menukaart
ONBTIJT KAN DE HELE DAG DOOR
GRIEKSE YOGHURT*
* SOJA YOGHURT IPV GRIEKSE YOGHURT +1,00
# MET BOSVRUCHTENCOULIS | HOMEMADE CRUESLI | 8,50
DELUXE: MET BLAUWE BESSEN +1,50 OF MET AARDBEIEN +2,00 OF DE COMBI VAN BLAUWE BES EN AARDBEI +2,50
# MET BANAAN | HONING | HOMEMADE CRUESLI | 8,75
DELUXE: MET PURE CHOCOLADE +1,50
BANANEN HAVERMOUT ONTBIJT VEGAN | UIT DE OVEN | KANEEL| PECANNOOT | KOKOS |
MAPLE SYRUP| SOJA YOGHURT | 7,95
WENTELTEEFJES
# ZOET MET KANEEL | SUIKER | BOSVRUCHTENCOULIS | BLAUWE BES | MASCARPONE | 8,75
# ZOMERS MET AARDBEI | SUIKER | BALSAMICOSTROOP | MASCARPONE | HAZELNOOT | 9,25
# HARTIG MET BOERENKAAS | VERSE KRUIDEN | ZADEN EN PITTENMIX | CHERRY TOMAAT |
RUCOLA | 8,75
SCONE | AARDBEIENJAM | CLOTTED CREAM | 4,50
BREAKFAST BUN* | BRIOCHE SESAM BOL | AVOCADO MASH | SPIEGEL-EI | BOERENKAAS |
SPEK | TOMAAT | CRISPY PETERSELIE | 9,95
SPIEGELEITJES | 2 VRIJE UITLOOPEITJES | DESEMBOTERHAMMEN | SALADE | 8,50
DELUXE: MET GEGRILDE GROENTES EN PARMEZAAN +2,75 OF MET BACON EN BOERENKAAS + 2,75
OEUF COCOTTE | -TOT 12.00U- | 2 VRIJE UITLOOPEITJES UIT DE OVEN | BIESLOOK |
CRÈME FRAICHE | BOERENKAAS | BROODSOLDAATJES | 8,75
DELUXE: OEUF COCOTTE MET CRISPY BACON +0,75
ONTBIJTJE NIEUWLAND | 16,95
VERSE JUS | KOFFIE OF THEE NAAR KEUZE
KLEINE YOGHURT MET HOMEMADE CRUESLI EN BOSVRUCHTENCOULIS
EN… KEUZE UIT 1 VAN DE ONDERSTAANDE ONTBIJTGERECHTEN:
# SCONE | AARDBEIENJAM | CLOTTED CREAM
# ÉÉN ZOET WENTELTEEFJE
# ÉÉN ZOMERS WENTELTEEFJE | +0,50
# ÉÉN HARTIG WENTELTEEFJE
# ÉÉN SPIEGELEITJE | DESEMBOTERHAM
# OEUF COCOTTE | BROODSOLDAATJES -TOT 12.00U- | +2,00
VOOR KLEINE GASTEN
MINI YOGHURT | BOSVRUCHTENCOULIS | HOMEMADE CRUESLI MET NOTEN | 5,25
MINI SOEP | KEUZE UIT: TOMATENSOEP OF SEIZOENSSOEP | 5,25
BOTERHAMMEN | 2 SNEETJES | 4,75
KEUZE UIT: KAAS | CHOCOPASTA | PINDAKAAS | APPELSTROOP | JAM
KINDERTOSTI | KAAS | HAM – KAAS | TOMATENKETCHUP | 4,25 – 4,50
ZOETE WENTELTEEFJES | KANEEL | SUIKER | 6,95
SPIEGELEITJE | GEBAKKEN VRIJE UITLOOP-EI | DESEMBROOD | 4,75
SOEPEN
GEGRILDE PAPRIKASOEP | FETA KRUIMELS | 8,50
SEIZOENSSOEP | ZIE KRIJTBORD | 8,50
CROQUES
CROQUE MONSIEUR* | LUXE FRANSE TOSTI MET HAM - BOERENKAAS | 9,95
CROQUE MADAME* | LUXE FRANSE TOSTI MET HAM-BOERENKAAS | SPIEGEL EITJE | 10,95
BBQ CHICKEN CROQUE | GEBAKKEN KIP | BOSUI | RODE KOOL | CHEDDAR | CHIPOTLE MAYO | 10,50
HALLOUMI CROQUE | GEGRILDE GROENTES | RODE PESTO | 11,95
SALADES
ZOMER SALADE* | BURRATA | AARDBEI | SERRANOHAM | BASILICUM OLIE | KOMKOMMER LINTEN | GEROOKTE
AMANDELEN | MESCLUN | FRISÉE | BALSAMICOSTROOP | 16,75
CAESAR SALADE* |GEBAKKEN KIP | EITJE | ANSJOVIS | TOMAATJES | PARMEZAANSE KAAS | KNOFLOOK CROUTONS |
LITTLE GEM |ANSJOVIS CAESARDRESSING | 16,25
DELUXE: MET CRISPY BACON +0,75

================================

**ASSIGNED TASK:** Please give an exact restatement of only the lines from the beginning of the material above to the line with "BANANEN HAVERMOUT ONTBIJT", inclusive.

**EXPECTED ANSWER:**
menukaart
ONBTIJT KAN DE HELE DAG DOOR
GRIEKSE YOGHURT*
* SOJA YOGHURT IPV GRIEKSE YOGHURT +1,00
# MET BOSVRUCHTENCOULIS | HOMEMADE CRUESLI | 8,50
DELUXE: MET BLAUWE BESSEN +1,50 OF MET AARDBEIEN +2,00 OF DE COMBI VAN BLAUWE BES EN AARDBEI +2,50
# MET BANAAN | HONING | HOMEMADE CRUESLI | 8,75
DELUXE: MET PURE CHOCOLADE +1,50
BANANEN HAVERMOUT ONTBIJT VEGAN | UIT DE OVEN | KANEEL| PECANNOOT | KOKOS |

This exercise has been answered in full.